Il contratto di affitto d'azienda è da sempre una delle forme più gettonate mediante le quali le imprese collaborano o uniscono le forze per affrontare le più svariate tipologie di business.

I vantaggi legati a questa forma contrattuale sono evidenti: flessibilità di forme, tempi, ripartizione delle responsabilità, velocità di esecuzione.

Per contro, proprio questa agilità, dovuta a pochi vincoli di legge, comporta che alcune questioni operative che ci si trova a fronteggiare nella pratica non abbiano una chiara disciplina, né in campo civilistico né in campo fiscale.

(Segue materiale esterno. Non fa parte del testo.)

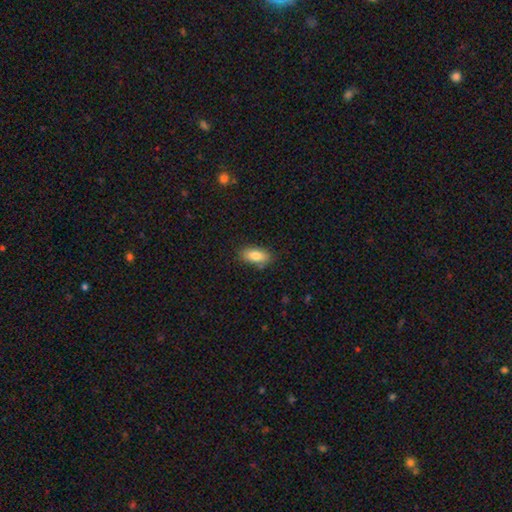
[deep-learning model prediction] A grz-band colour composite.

Il problema degli ammortamenti

In campo fiscale la norma che tratta specificatamente di affitto di azienda è l'art. 102, comma 8, Tuir, che prevede che normalmente gli ammortamenti sono deducibili dal reddito dell'affittuario.

Tale regola però è derogabile se c'è l'accordo delle parti. Infatti l'ultimo periodo del comma 8 citato prevede che la regola base non si applica in caso di deroga convenzionale (ovvero con l'accordo delle parti) alle norme del codice civile in tema di obbligo di conservazione dell'efficienza dei beni ammortizzabili.

Cosa significa in concreto questa regola?

Per capirlo teniamo presente che le norme del codice civile obbligano il conduttore a mantenere la stessa organizzazione di mezzi e la stessa efficienza degli impianti che esisteva al momento dell'inizio dell'affitto: ciò significa che se un bene diventa inutilizzabile per qualsiasi motivo il conduttore deve sostituirlo con un bene che, anche se non identico, abbia le medesime caratteristiche.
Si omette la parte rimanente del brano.